Reproduce literalmente el fragmento sobre la Iglesia después de la pandemia, desde las palabras “La salida de” hasta “que lo atraviesan.”.

::: FRAGMENTO SELECCIONADO

Este tiempo nos puede ayudar a entender el misterio eucarístico como expresión, no principalmente “cultual”, sino vital, fraternal: celebramos lo que vivimos y cómo vivimos. Así, seríamos una Iglesia rica en ministerios de servicio, una comunidad creyente que vive no sólo ni principalmente en orden a la celebración litúrgica, sino a la fraternidad de las comunidades vividas desde la justicia y la paz. Donde la vida de todos sea llevada a las celebraciones litúrgicas y de allí broten las fuerzas que nos alimentan.
Celebraciones donde todos quepan, varón y mujer iguales en dignidad; la niñez, juventud y ancianidad con sus sueños y profecías; donde celebramos la comunión de vida y por eso comulgamos con el pobre, el preso, el forastero y el enfermo. Quizá un paso importante sea celebrar allí donde la vida está amenazada, y no en nuestros habituales espacios donde nos sentimos cómodos por nuestros parecidos y donde, por diversos motivos, los alejados no se sienten ni invitados ni recibidos.
La salida de la pandemia será con el esfuerzo de muchos y con el dolor de tantos otros más. Es la oportunidad de construir una Iglesia que presente el mensaje de Jesús, como decía San Juan Pablo II, de una manera nueva en sus métodos, ardor y expresiones. La pos-pandemia que avizoramos, quizá aún como deseo, puede encontrarnos en una actitud no tan “restauradora de prácticas”, sino iniciando un camino como buscadores del Espíritu que en cada tiempo señala estructuras y ministerios al servicio del ser humano concreto, que respondan a las situaciones que lo atraviesan.

::::::
::: LISTADO EXTRAÍDO

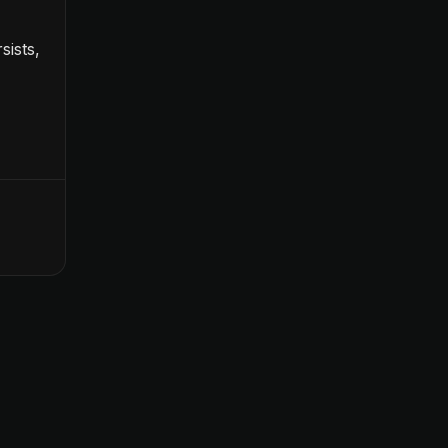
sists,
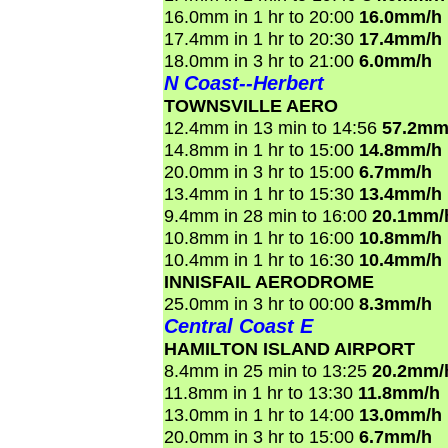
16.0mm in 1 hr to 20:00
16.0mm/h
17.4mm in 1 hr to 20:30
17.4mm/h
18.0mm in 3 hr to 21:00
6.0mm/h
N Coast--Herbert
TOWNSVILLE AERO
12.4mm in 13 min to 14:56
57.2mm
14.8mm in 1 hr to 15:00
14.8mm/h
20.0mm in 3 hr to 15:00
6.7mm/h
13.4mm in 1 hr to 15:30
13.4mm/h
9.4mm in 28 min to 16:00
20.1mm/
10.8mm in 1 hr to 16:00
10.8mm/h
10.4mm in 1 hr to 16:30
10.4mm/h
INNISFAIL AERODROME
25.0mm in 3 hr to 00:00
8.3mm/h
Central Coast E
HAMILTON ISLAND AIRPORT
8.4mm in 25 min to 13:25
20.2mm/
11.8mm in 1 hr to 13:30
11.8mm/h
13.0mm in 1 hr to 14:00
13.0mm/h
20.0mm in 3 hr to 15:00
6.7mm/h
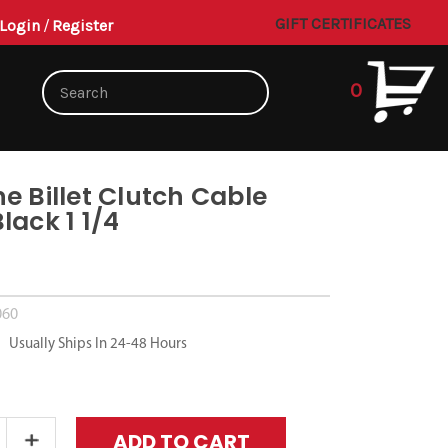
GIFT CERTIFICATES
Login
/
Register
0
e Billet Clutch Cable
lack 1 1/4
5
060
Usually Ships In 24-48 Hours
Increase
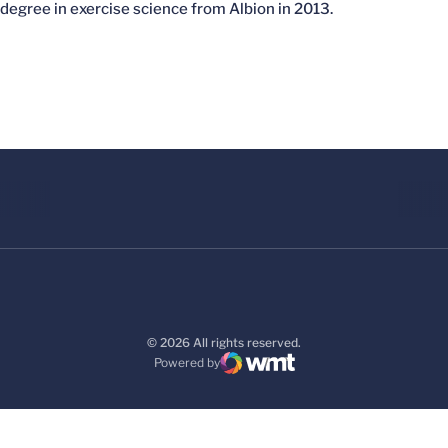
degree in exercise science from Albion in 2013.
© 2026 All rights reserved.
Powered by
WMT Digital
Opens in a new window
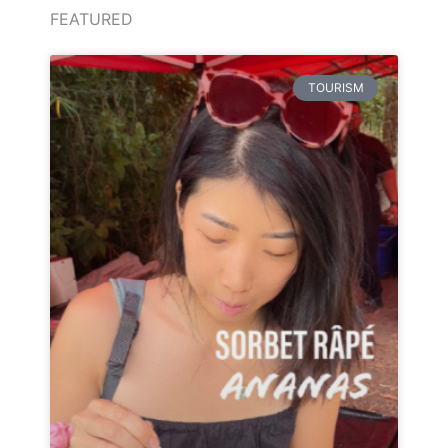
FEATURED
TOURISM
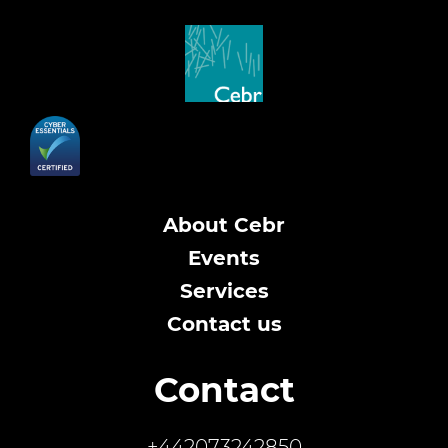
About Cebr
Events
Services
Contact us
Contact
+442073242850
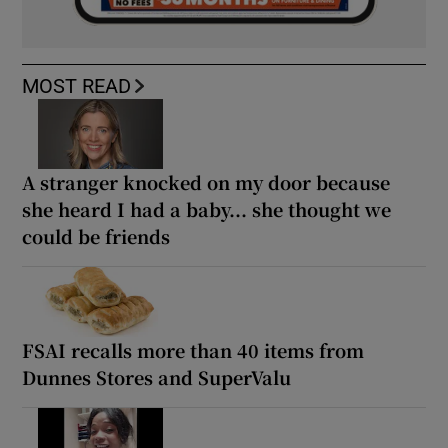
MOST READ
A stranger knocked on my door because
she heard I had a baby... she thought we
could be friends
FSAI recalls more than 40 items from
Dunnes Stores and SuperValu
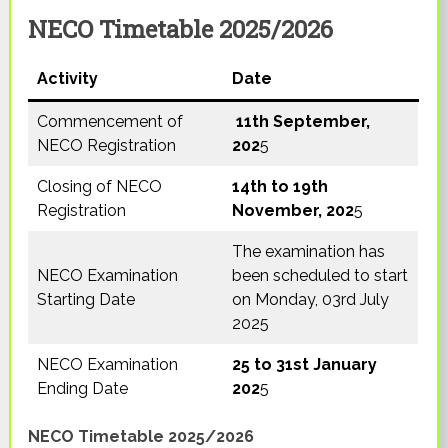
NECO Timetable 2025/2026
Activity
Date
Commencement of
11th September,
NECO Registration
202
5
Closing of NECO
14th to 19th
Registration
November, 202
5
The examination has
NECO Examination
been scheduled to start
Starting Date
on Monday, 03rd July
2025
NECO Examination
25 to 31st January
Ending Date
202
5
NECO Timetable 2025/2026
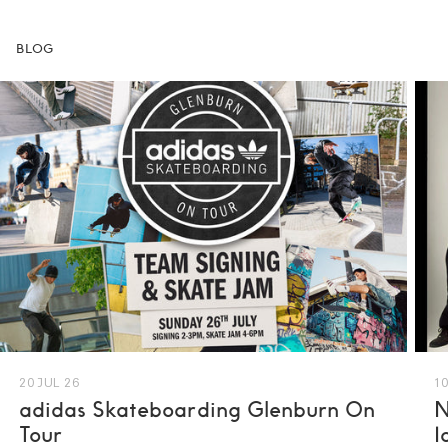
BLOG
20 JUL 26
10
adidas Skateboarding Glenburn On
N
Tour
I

::::::

» SOLUCIÓN:
La salida de la pandemia será con el esfuerzo de muchos y con el dolor de tantos otros más. Es la oportunidad de construir una Iglesia que presente el mensaje de Jesús, como decía San Juan Pablo II, de una manera nueva en sus métodos, ardor y expresiones. La pos-pandemia que avizoramos, quizá aún como deseo, puede encontrarnos en una actitud no tan “restauradora de prácticas”, sino iniciando un camino como buscadores del Espíritu que en cada tiempo señala estructuras y ministerios al servicio del ser humano concreto, que respondan a las situaciones que lo atraviesan.